Bilimkurguseverlerin paradokslara garip bir tutkuyla bağlı oldukları aşikar. Geçmişi değiştirme, paralel evrenler, kader mevhumu, zaman yolculuğu, görelilik, deja-vu gibi üzerine çok düşünülen olgular özellikle bir zaman makinesiyle birlikte ele alındıklarında, ortaya gerçekten de düşünmeye değer paradokslar bütünü çıkarıyor. Bu lezzetli düşünce oturumları insanların oldum olası dikkatini çekegelmiş ve bilinmeyene duyulan merak sayesinde popülerliğini korumuştur.
Zaman da kurgu ile gerçeklik arasında bir noktada paradoksal bir bütünlükle durduğu için dikkat çeken bir konu olarak kalmaya devam edecektir. Zaman gibi kendi içinde bile çetrefilli paradokslar oluşturan bir kavramın bilindik bir paradoks ve tahmin edilebilir bir kurgu ile sinema perdesine aktarılmasının önemi işte bu noktada ortaya çıkmakta. Robert A. Heinlein’in 1958’de yazdığı kısa öyküsü All You Zombies!‘den uyarlanan senaryosu ile 2015 Avustralya yapımı Predestination (Kader/Zamanın Ötesinde) beyaz perdedeki bu boşluğu dolduruyor.

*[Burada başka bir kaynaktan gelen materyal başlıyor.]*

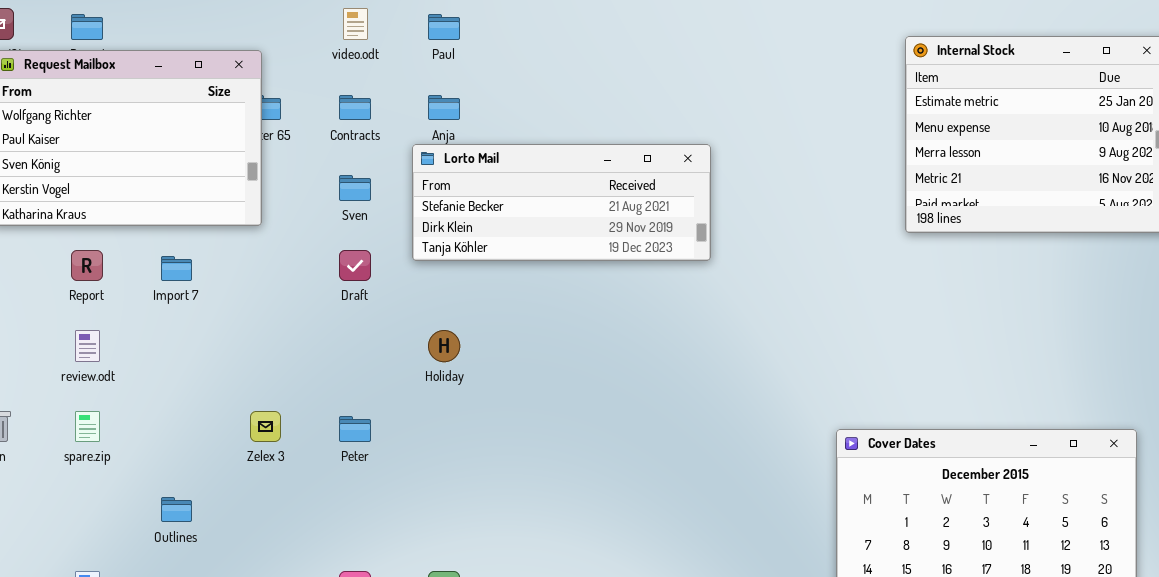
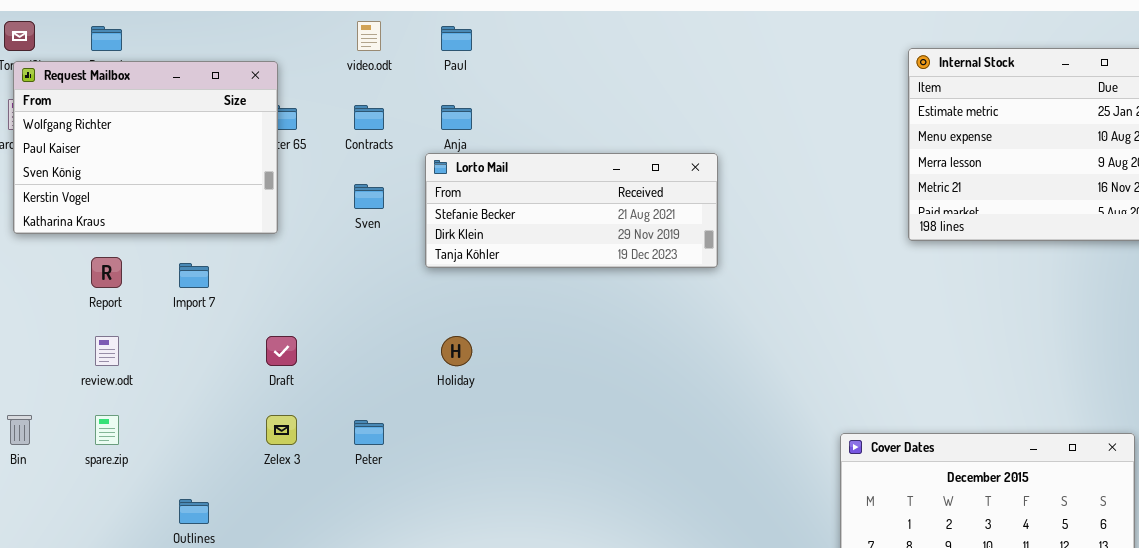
Draft: [339,250,371,281] -> [266,336,297,366], moved

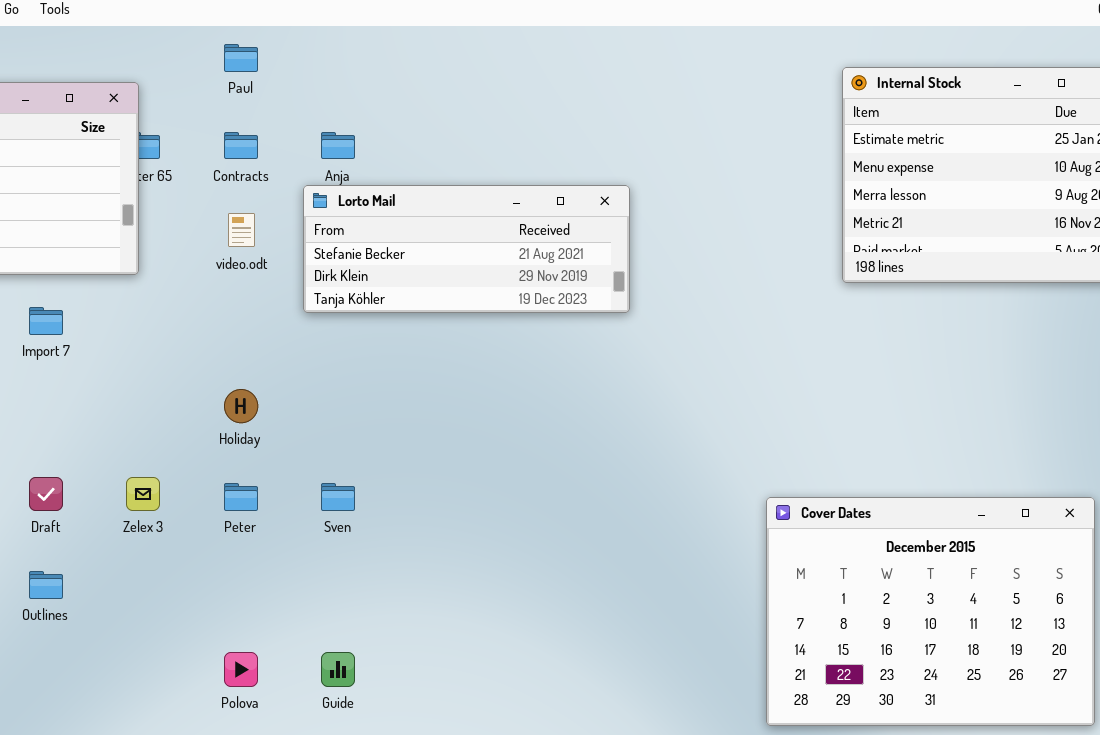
video.odt: [357,21,381,51] -> [228,213,255,247], moved
Paul: [441,26,472,51] -> [224,44,258,72], moved
Sven: [354,184,384,209] -> [321,483,355,511], moved
Draft: [266,336,297,366] -> [29,477,63,511], moved
Holiday: [441,336,472,366] -> [224,389,258,423], moved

Filmde döngüsel bir kurgu ele alınıyor. 1981’de zaman yolculuğunun keşfedilmesinin ardından gizli bir birim kurulmuştur ve zamanda geri sıçramalar şeklinde yapılan yolculuklarla suçlar henüz işlenmeden önlenmeye çalışılmaktadır. İşine tutkuyla bağlı on bir zaman ajanından biri olan Barkeeper, 1967’de New York’ta büyük bir patlama planlayıp gerçekleştiren Fiyasko Bombacısı‘nı durdurma görevi almıştır. Fötr şapkası, siyah parkası ve elindeki enstrüman çantasıyla mermer koridordan geçerek bombacıyla yüz yüze gelen kahramanımız, bombacıyı elinden kaçırır ve zaman makinesi olduğunu anladığımız enstrüman çantasını kullanarak son anda geri dönmek üzereyken bir başkası tarafından engellenir. Bu vurucu açılış sahnesi, aynı zamanda filmin keyifli bir izleme vaat ettiğini de gösteriyor.
70’lerden bir bar sahnesiyle devam eden film, burada Barkeeper ile The Unmarried Mother arasındaki garip bir sohbeti izletiyor. Sohbet ve hikaye ilerledikçe The Unmarried Mother’ın androjin görüntüsünün sebebini, eskiden Jane olduğunu, 60’larda Space Corp. adlı bir yerde seçmelere katıldığını, hayatını mahveden adam ile yaşadıklarını ve doğurduğu çocuğun kuvözden çalındığını dinliyoruz. Barkeeper’ın “Peki ya hayatını mahveden adamı ayağına getirebilseydim? Eğer yanına kar kalacağını garanti edebilseydim onu öldürür müydün?” sorusu ile artık iyice kurgunun içine girmiş oluyoruz. Filmin birkaç yerinde daha duyduğumuz bu cümleler, aslında her seferinde yeni bir bakış açısı ile sonun sinyalini veriyor.
Paradokslara az biraz ilgili olanların aklına ilk düşen Jane Paradoksu ile ilgili şüpheler unutturulmaya çalışılsa da sohbetlerinde “kendilik”, “kendi kuyruğunu yiyen yılan” gibi kavramlar bu tahminin doğru olduğunu ima etmekte. Altmışlı yılların uzay fantazyasına alternatif olarak uzay işçileri yetiştirmek amacıyla kurulmuş Space Corp. şirketinin olduğu bölümler filmin bilimkurgu türünü vurgulaması açısından gayet başarılı. İvmelenerek artan hız ve akış ile mümkün olan en üst noktada biterek tadı damakta bırakan yapımlardan biriyle daha karşı karşıyayız.
Sonuç olarak yer yer şaşırtan ve konuya biraz aşinaysanız sonunu kesinlikle tahmin edebileceğiniz, fakat yine de merakla izleyeceğiniz bir film olduğu söylenebilir. Beynini paradokslarla yakmayı sevenler kesinlikle kaçırmamalı.